- **Petunjuk Tugas**
Lanjutkan tulisan tentang jalan batin menuju Tuhan di bawah, mulai setelah kalimat terakhir yang tercantum.

- **Kutipan Teks**
········

أشهد أن لا اله الا الله و أشهد أن محمدا رسول الله
MENUJU Tuhan
rupanya menjadi hal yang terus menerus diupayakan para hamba pencinta.
Dalam ajaran agama, banyak cara dan jalan yang ditempuh oleh para ulama
(rohaniwan) mengajarkan pada kita. Salah satu contoh di dalam ajaran
Islam mengenal istilah adalah gerakan batin (hakekat).
Semisal
yang dicanangkan oleh Al Hallaj dan diteruskan oleh Syekh Siti Jenar
di Indonesia. Wali ini tidak dimasukan dalam lingkungan atau anggota
Wali Sanga. Mungkin karena sistem dan metodanya tidak sama. Tetapi
generasinya terus berkembang hingga kini. Tidak mengetahui di mana
shalatnya.

········

- **Bahan Sumber**
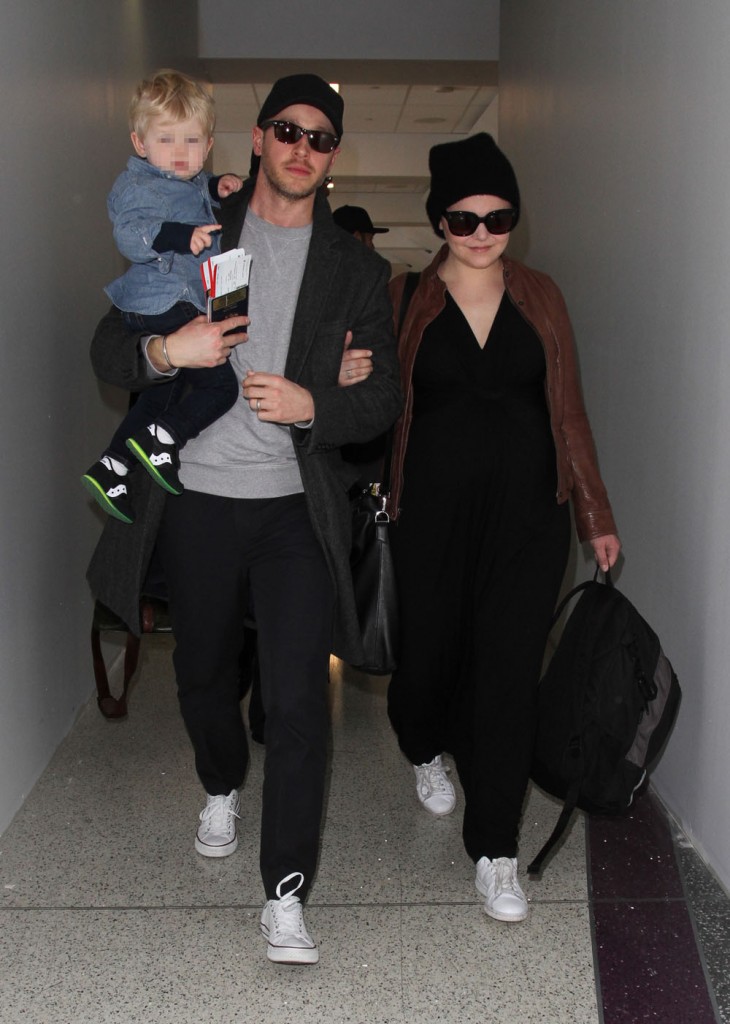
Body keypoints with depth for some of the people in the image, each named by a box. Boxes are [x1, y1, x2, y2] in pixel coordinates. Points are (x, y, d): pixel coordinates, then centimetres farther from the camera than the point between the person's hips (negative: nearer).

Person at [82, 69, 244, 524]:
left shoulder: (191, 182, 17)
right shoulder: (141, 186, -12)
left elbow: (200, 189, 41)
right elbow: (130, 232, -28)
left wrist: (220, 185, 18)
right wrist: (181, 236, -42)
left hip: (182, 307, 11)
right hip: (165, 309, -11)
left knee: (161, 393, 21)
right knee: (221, 384, -14)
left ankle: (111, 468, 26)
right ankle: (160, 439, -9)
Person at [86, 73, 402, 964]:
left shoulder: (357, 270, 7)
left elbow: (382, 398, 5)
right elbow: (109, 347, 4)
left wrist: (313, 405, -15)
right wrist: (164, 350, -18)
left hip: (296, 507, -1)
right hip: (197, 499, 2)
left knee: (297, 699, -8)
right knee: (203, 675, 17)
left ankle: (285, 895, 2)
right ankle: (222, 789, 48)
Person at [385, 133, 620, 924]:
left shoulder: (539, 298, 5)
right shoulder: (404, 302, 1)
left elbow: (567, 409, 7)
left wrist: (595, 515, 8)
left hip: (527, 511, 1)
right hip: (434, 510, 0)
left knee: (509, 671, -2)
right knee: (430, 649, 11)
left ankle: (495, 853, 9)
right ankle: (425, 749, 48)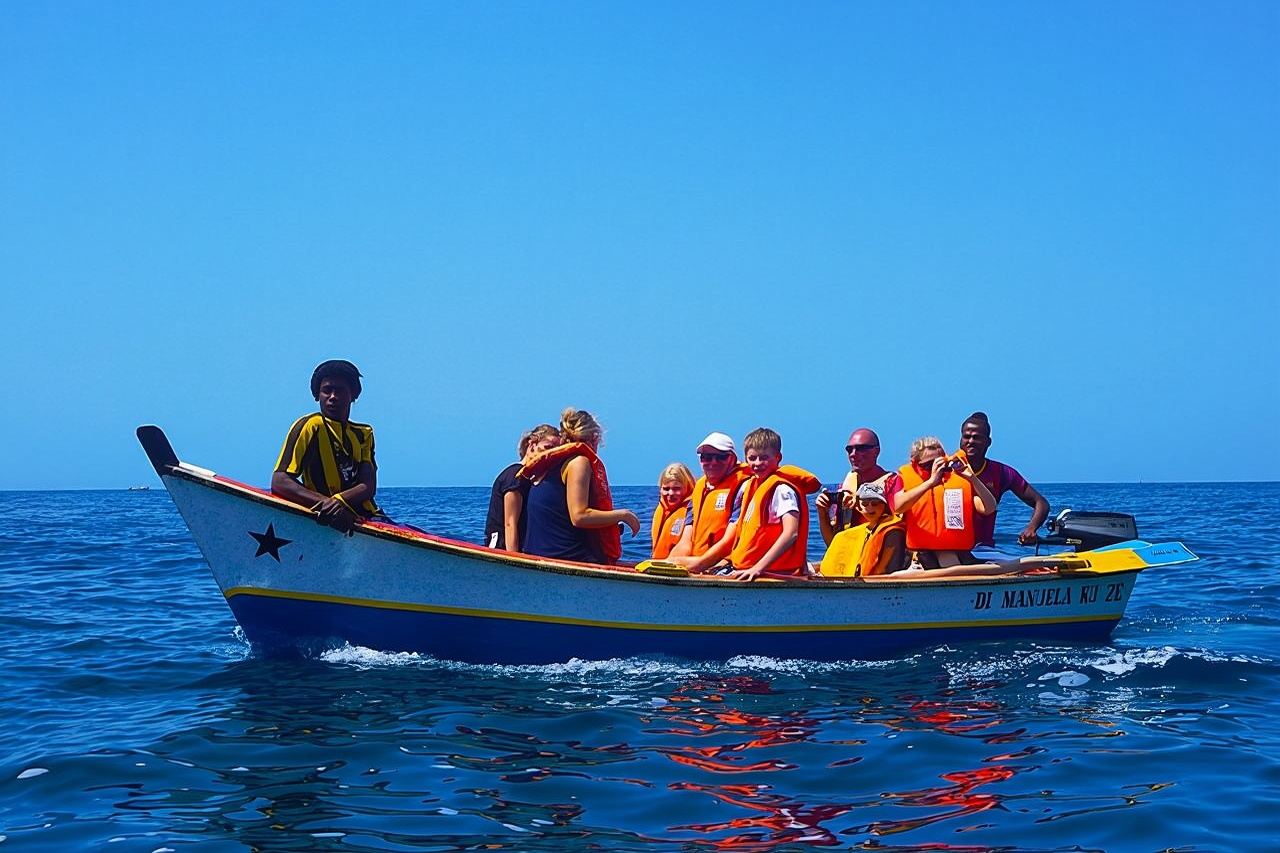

········

- **Jawaban Tugas**
Di samping itu ada banyak jenis gerakan selain Syekh Siti Jenar
yang dicanangkan oleh para Wali (songo). Diantaranya adalah
thareqat. Pertanyaanya, apakah gerakan tarekat yang dicanangkan para
wali itu masuk dalam kategori syareat atau gerakan hakekat?
Islam
lahir didahului oleh hakekat baru kemudian syareat. Buktinya Nabi saw
lama bertahannuts (bermalam) di gua Hira. Beliau menghabiskan
malam-malamnya di sana untuk beribadah dengan mengabdikan diri kepada
Allah swt. Beberapa malam kemudian, turunlah wahyu pertama. Di sinilah syareat mulai dibentuk untuk umatnya.
Namun
pada giliran periode berikutnya, muncul gerakan yang mirip hakekat yang
diajarkan oleh Al Hallaj yang cukup bertentangan dengan syareat pada
umumnya. Beratus tahun kemudian hadir pula di Indonesia. Pelopornya
adalah Syekh Siti Jenar.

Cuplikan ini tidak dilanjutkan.